1. During X11 initialisation, modern desktops that support XDG Autostart ultimately run the script start-pulseaudio-x11. This script ensures the PulseAudio daemon is started and some extra X11 related modules loaded into it. These modules ensure that, unlike a console application, the X11 PulseAudio daemon will not exit after an idle timeout - it will instead stick around for as long as the X11 session exists. It als ensures that the X11 Properties mentioned earlier are set - the reasons for will will become apparent in the next example.
2. When any PulseAudio client (be it an ALSA app via the ALSA PulseAudio plugin, or a native PulseAudio) is started it goes through it's "find a server routine". It will now stop this process when it reaches the X11 properties and use the info therein and connect to the server.
3. The client application then plays sound as before and ultimately finishes and extis.
4. The PulseAudio daemon doen't exit/kill itself as the X11 session is still going.

So again, things are actually quite simple.

Remote X11 Application

One of the handiest things with X11 is the ability to connect to another machine on your network and run GUI applications and have them display on your local display. With PulseAudio, the sound is also heard on the local machine. Out of the box (for security reasons), remote connections are not enabled. To enable them, run paprefs and enable the option Enable network access to local sound devices. This is the only option needed for this example. It loads an additional module into the server that listens on TCP port 4713 for incoming connections. Obviously, it goes without saying that any firewall on the machine must allow connections to this port!

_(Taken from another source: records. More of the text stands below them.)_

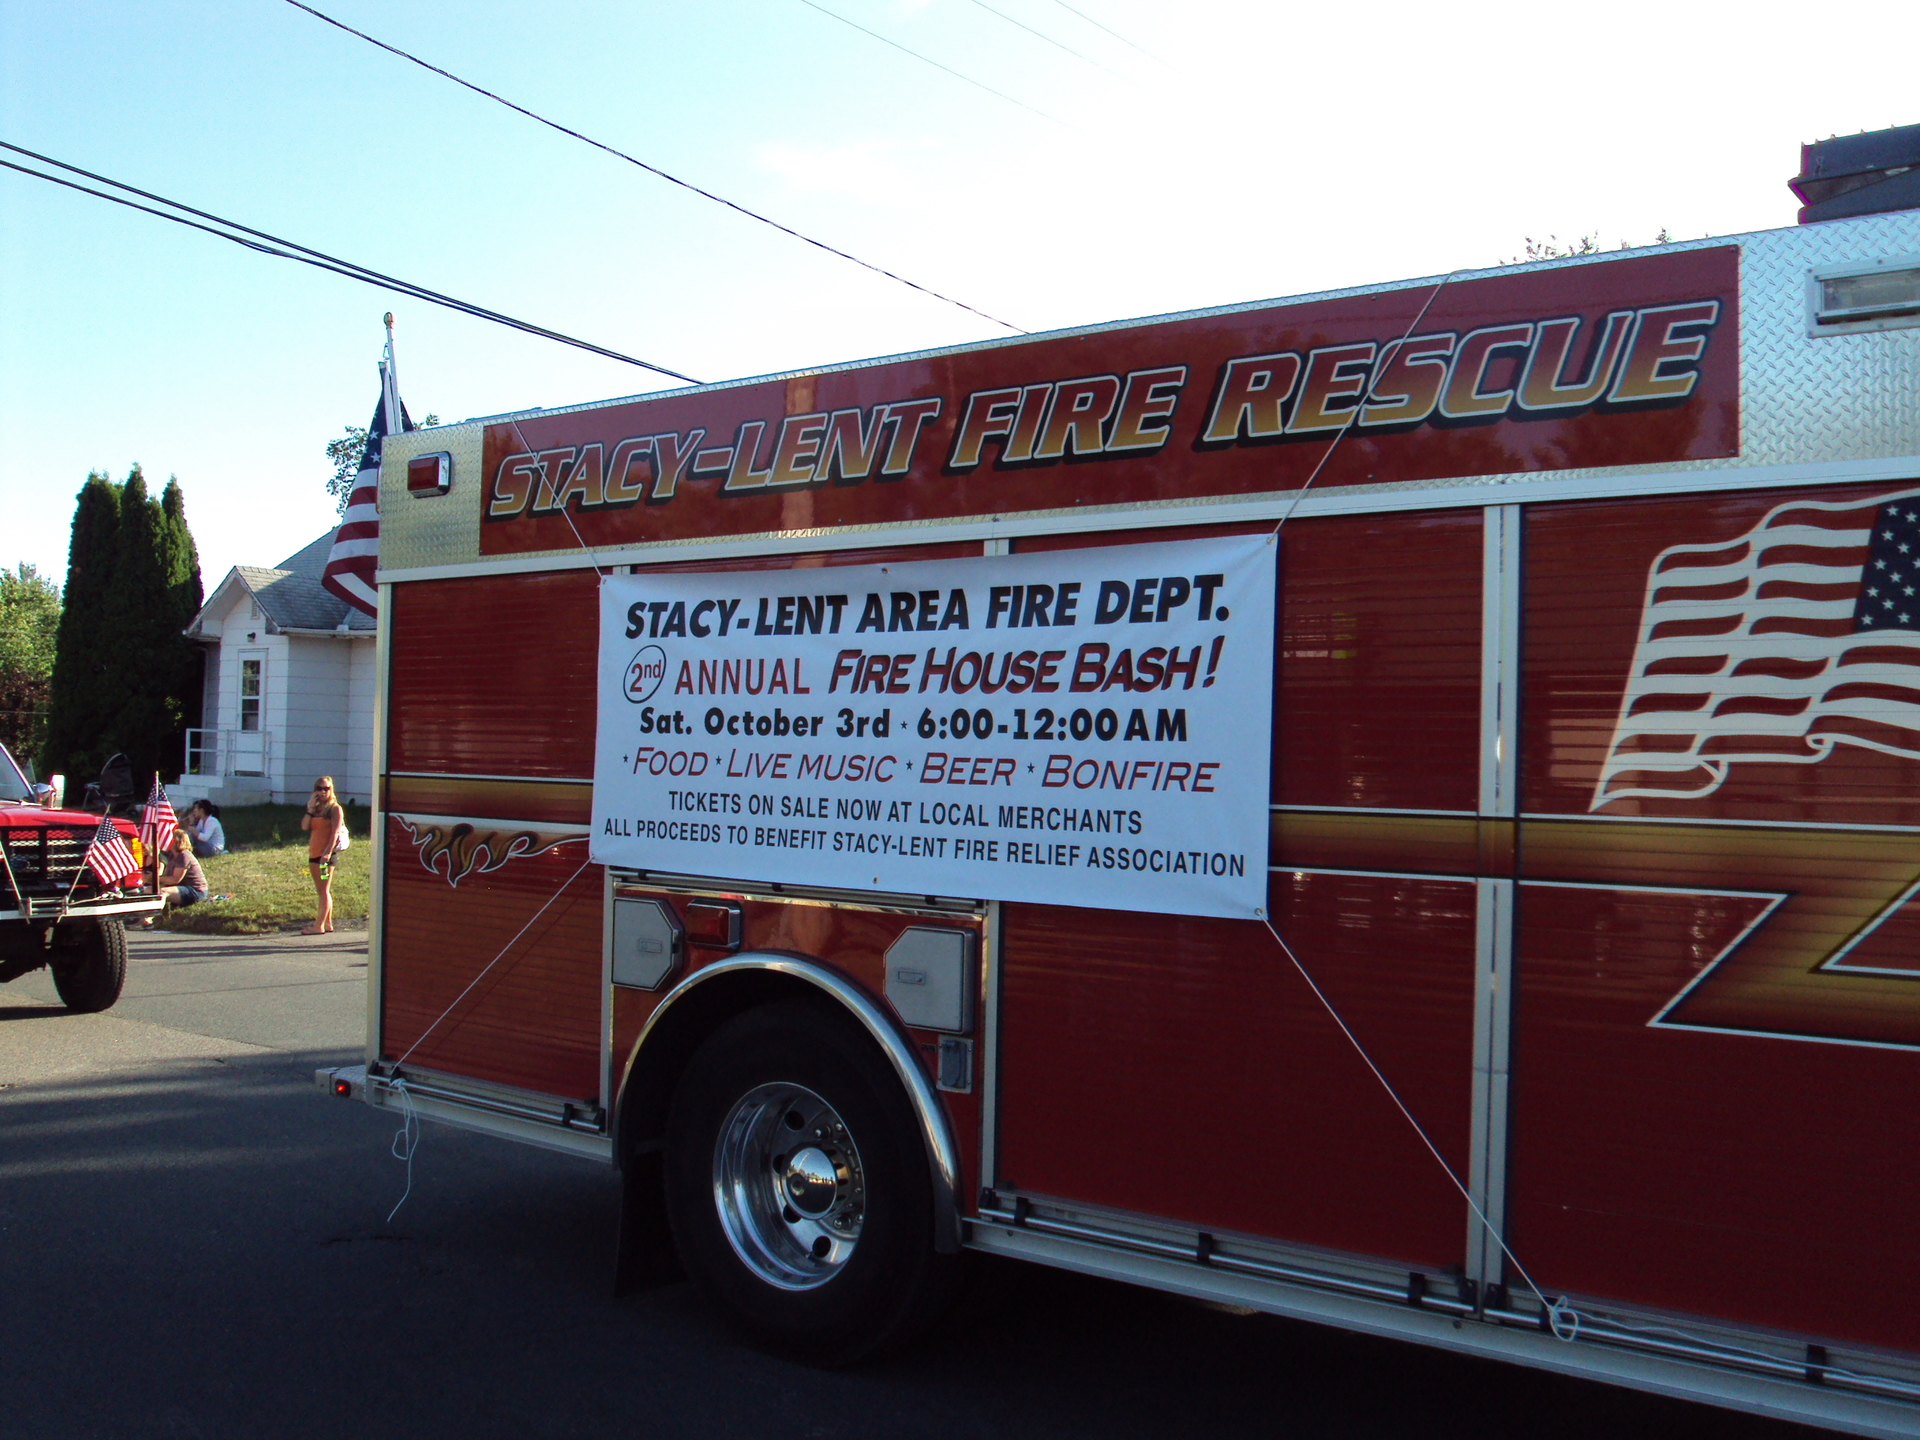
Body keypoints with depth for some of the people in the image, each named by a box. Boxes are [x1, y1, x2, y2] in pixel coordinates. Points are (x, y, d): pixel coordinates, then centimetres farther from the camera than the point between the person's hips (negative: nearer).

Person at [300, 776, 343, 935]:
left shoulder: (334, 809, -6)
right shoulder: (316, 808, 16)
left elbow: (335, 832, -16)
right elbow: (304, 826, 6)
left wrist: (328, 852, -25)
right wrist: (310, 810, -4)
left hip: (325, 854, -8)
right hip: (314, 853, 8)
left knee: (324, 890, -6)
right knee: (321, 891, 12)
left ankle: (319, 925, -6)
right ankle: (327, 923, 19)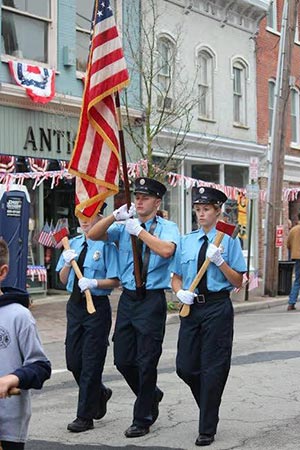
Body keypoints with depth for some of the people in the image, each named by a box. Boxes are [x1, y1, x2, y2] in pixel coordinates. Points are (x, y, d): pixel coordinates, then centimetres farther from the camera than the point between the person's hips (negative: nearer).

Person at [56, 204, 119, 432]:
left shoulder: (106, 245, -10)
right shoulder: (72, 243, 10)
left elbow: (115, 280, -12)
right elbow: (63, 279, 12)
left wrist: (94, 282, -26)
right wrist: (67, 263, -6)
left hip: (97, 306, -7)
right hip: (75, 304, 7)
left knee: (91, 362, 0)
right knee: (73, 360, 12)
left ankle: (85, 416, 10)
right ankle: (100, 393, 37)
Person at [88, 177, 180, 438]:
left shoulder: (167, 228, -2)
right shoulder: (124, 227, 11)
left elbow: (166, 250, -24)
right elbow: (93, 235, 1)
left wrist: (139, 231, -20)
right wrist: (115, 216, -13)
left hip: (152, 300, -5)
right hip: (128, 298, 5)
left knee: (147, 362, 0)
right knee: (123, 360, 9)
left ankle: (142, 420, 14)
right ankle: (151, 395, 35)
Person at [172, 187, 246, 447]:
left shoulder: (229, 240, -1)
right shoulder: (186, 241, 10)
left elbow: (238, 282, -2)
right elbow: (176, 277, 15)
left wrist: (220, 261, -16)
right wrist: (180, 292, -6)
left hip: (217, 307, -4)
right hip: (191, 307, 4)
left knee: (213, 367, 0)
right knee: (185, 367, 5)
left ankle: (207, 430, 10)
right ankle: (209, 407, 32)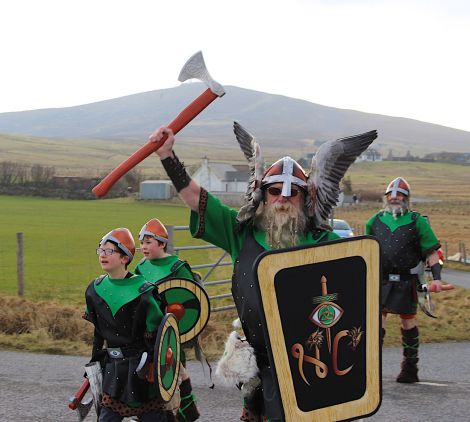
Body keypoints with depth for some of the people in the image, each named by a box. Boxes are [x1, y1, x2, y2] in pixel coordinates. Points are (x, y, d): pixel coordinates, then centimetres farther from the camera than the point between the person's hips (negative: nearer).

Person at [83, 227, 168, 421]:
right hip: (112, 367, 5)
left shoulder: (143, 292, -15)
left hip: (141, 364, -5)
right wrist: (94, 362, 14)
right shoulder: (95, 289, 4)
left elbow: (156, 335, -10)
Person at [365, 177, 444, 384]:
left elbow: (432, 252, 0)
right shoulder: (375, 221, 9)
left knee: (408, 322, 7)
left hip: (406, 281, -2)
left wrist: (436, 278, -10)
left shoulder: (417, 222, 0)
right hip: (381, 280, 2)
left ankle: (410, 369, 18)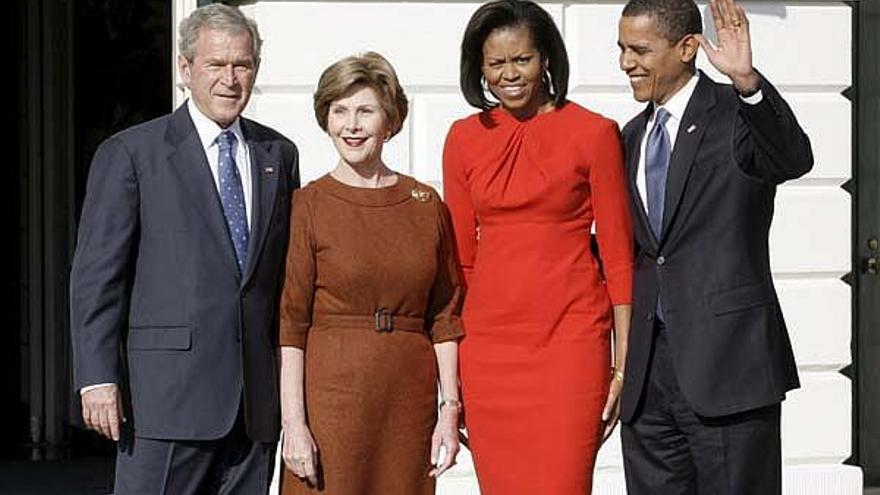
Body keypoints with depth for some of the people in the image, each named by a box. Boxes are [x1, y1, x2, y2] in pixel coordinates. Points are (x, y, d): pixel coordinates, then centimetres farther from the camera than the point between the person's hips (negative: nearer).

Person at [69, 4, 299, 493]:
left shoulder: (278, 155, 14)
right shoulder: (130, 154, 0)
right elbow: (96, 275, -3)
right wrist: (98, 379, -11)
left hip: (257, 397, 4)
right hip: (168, 393, -4)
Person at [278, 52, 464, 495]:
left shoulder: (426, 204, 8)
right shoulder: (310, 205, 0)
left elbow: (445, 315, 10)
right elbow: (291, 322, -4)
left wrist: (450, 409, 3)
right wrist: (293, 423, -10)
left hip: (410, 401, 3)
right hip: (332, 393, -2)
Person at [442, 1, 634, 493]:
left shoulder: (594, 133, 0)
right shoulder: (465, 139, 9)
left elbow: (619, 256, 0)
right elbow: (459, 255, 12)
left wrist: (623, 363, -5)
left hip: (570, 341, -3)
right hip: (489, 343, 3)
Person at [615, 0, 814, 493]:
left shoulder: (736, 114, -5)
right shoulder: (634, 136, 16)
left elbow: (794, 158, -26)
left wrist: (747, 81, -40)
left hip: (726, 359, -6)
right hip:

1. User starts a normal X11 session and the start-pulseaudio-x11 script ensures the X11 properties are set as in the previous example.
2. User then connects to another machine on his network via SSH and starts an audio player (e.g. RhythmBox, Amarok, etc.)
3. Even tho' the app is running remotely the visual display will be local.
4. When the app starts playing audio, the PulseAudio client portion will find the X11 properties that have been forwarded through the SSH connection.
5. The PulseAudio client will then connect over TCP to the PulseAudio server running on the user's local machine.
6. The User revels in the local display and audio the application provides.

So as you can see, the use of the X11 properties has allowed us to piggy back on top of the X11 forwarding. It's not a totally clean connection as under SSH the X11 data will actually be tunnelled over a secure link handled by SSH itself, whereas all we are doing is telling the PulseAudio client where to connect directly, outside of any SSH tunnels. This means that while the display can work over a NATed system, the sound will not. This is fairly easily addressed, but we'd have to teach SSH about PulseAudio for this to work. The reason it works for X11 is because SSH is aware of, and has specific support for, X11. We're just piggy backing on this. That said, the current arrangement is "good enough" for most use cases.

So I hope this article has demystified how the PulseAudio client and server interact and the various configuration files/variables that come into play. If you have any questions, please ask in the comments and I'll endeavour to update the article.